[PROBLEM TO WORK ON] Which lines below contain the string "DisplayPort" with the same capitalization? Pick out each of them and copy it in full.

[DATA RECORDS]

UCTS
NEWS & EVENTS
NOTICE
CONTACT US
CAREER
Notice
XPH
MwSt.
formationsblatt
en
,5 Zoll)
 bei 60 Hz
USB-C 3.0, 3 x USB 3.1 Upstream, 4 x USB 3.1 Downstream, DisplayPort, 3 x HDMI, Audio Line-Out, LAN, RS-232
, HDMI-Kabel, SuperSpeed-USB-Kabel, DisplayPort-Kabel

--

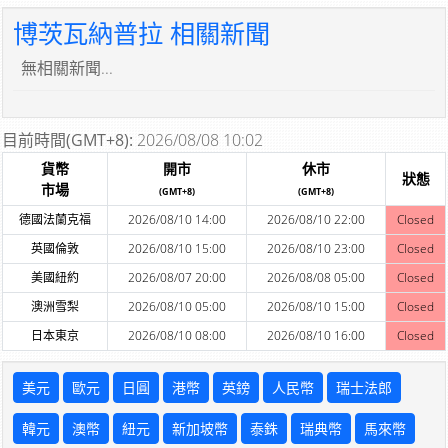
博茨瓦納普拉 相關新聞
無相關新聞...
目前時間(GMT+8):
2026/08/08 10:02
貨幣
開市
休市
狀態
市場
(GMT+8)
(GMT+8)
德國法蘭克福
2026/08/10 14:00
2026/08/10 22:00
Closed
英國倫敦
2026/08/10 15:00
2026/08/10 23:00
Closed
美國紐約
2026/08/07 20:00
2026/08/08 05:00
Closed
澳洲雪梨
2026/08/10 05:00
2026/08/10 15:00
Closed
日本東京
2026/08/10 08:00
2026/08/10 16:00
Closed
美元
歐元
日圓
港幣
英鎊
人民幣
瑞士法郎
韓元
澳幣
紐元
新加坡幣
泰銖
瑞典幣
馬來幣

[TASK RESPONSE]
USB-C 3.0, 3 x USB 3.1 Upstream, 4 x USB 3.1 Downstream, DisplayPort, 3 x HDMI, Audio Line-Out, LAN, RS-232
, HDMI-Kabel, SuperSpeed-USB-Kabel, DisplayPort-Kabel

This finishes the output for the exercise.